Department of Data Science and Artificial Intelligence, Faculty of Information Technology, Monash University, Clayton, VIC 3800, Australia.
Entropy (Basel). 2024 Dec 26;27(1):6. doi: 10.3390/e27010006.
Species distribution modeling is fundamental to biodiversity, evolution, conservation science, and the study of invasive species. Given environmental data and species distribution data, model selection techniques are frequently used to help identify relevant features. Existing studies aim to find the relevant features by selecting the best models using different criteria, and they deem the predictors in the best models as the relevant features. However, they mostly consider only a given model family, making them vulnerable to model family misspecification. To address this issue, this paper introduces the Bayesian information-theoretic minimum message length (MML) principle to species distribution model selection. In particular, we provide a framework that allows the message length of models from multiple model families to be calculated and compared, and by doing so, the model selection is both accurate and robust against model family misspecification and data aggregation. To find the relevant features efficiently, we further develop a novel search algorithm that does not require calculating the message length for all possible subsets of features. Experimental results demonstrate that our proposed method outperforms competing methods by selecting the best models on both artificial and real-world datasets. More specifically, there was one test on artificial data that all methods got wrong. On the other 10 tests on artificial data, the MML method got everything correct, but the alternative methods all failed on a variety of tests. Our real-world data pertained to two plant species from Barro Colorado Island, Panama. Compared to the alternative methods, for both the plant species, the MML method selects the simplest model while also having the overall best predictions.
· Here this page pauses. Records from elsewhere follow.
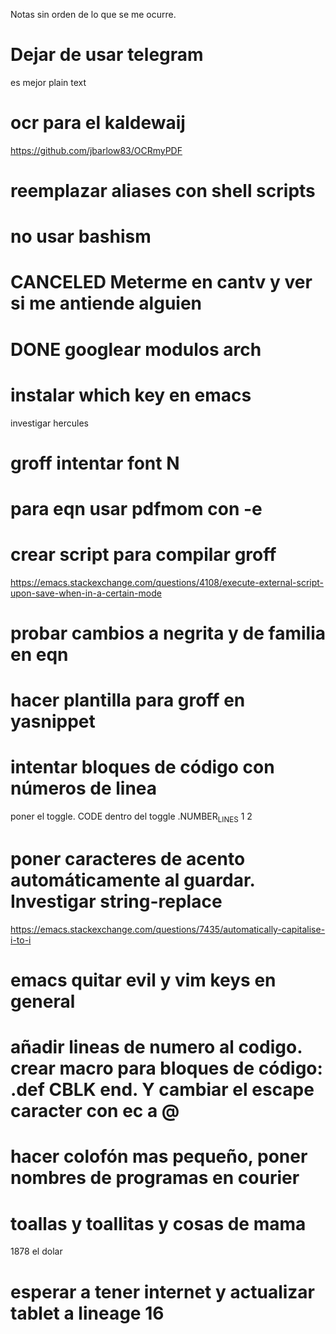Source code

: Notas sin orden de lo que se me ocurre.

* Dejar de usar telegram

es mejor plain text

* ocr para el kaldewaij

https://github.com/jbarlow83/OCRmyPDF

* reemplazar aliases con shell scripts
* no usar bashism
* CANCELED Meterme en cantv y ver si me antiende alguien
  CLOSED: [2021-02-24 mié 14:54]

* DONE googlear modulos arch
  CLOSED: [2021-02-25 Thu 09:56]

* instalar which key en emacs

investigar hercules

* groff intentar font N
* para eqn usar pdfmom con -e
* crear script para compilar groff

https://emacs.stackexchange.com/questions/4108/execute-external-script-upon-save-when-in-a-certain-mode

* probar cambios a negrita y de familia en eqn
* hacer plantilla para groff en yasnippet
* intentar bloques de código con números de linea

poner el toggle. CODE dentro del toggle .NUMBER_LINES 1 2

* poner caracteres de acento automáticamente al guardar. Investigar string-replace

https://emacs.stackexchange.com/questions/7435/automatically-capitalise-i-to-i

* emacs quitar evil y vim keys en general
* añadir lineas de numero al codigo. crear macro para bloques de código: .def CBLK end. Y cambiar el escape caracter con ec a @
* hacer colofón mas pequeño, poner nombres de programas en courier
* toallas y toallitas y cosas de mama

1878 el dolar

* esperar a tener internet y actualizar tablet a lineage 16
物种分布建模是生物多样性、进化、保护科学以及入侵物种研究的基础。给定环境数据和物种分布数据后,模型选择技术常被用于帮助识别相关特征。现有研究旨在通过使用不同标准选择最佳模型来找到相关特征,并将最佳模型中的预测变量视为相关特征。然而,它们大多只考虑给定的模型族,这使得它们容易受到模型族错误设定的影响。为了解决这个问题,本文将贝叶斯信息论最小消息长度(MML)原则引入物种分布模型选择。具体而言,我们提供了一个框架,该框架允许计算和比较来自多个模型族的模型的消息长度,这样一来,模型选择对于模型族错误设定和数据聚合既准确又稳健。为了高效地找到相关特征,我们进一步开发了一种新颖的搜索算法,该算法不需要计算所有可能特征子集的消息长度。实验结果表明,我们提出的方法在人工数据集和真实世界数据集上通过选择最佳模型优于其他竞争方法。更具体地说,在一次人工数据测试中,所有方法都出错了。在另外10次人工数据测试中,MML方法全部正确,但其他替代方法在各种测试中都失败了。我们的真实世界数据涉及来自巴拿马巴罗科罗拉多岛的两种植物物种。与替代方法相比,对于这两种植物物种,MML方法都选择了最简单的模型,同时总体预测效果也是最好的。